### STUDY MATERIAL
═══
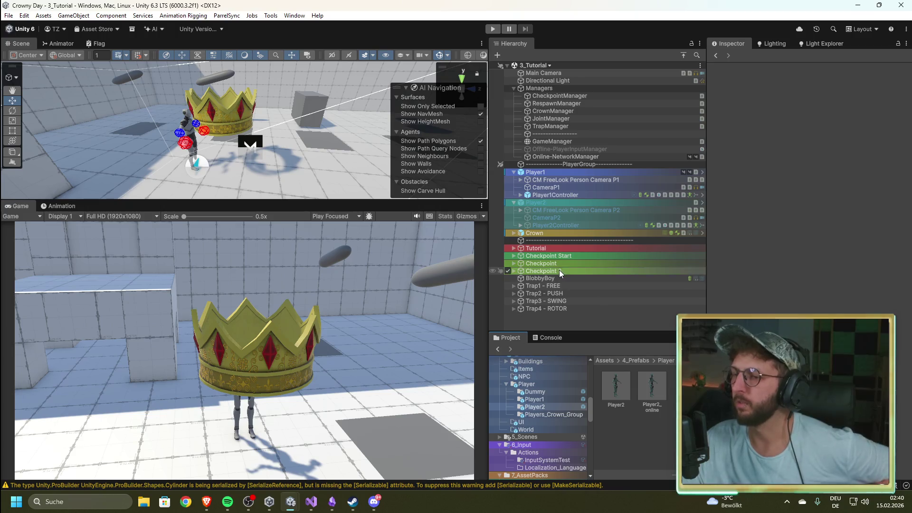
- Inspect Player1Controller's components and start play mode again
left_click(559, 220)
═══
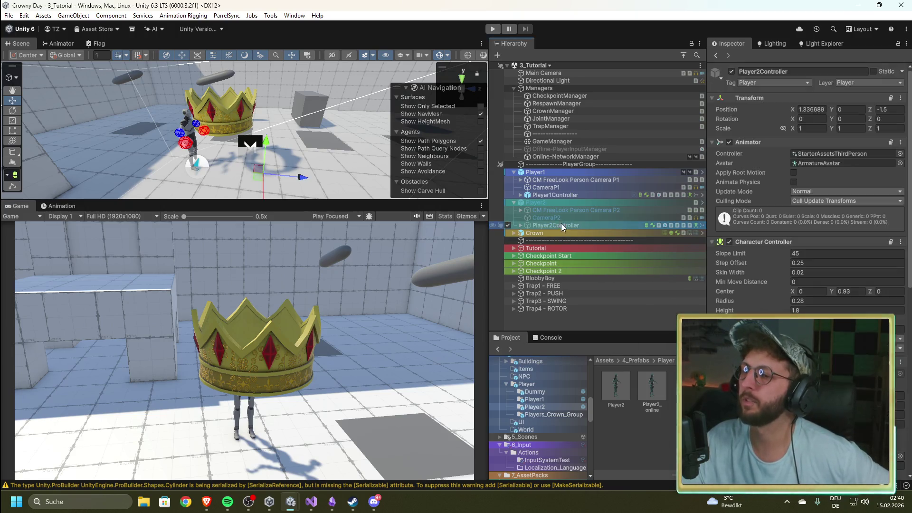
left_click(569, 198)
═══
### WHAT YOU HAVE TO DO
Reproduce verbatim only the segment of the listing bounded by the line containing "- Inspect Player1Controller's" and the line containing "left_click(559, 220)", with both boundary lines included.

### ANSWER SECTION
- Inspect Player1Controller's components and start play mode again
left_click(559, 220)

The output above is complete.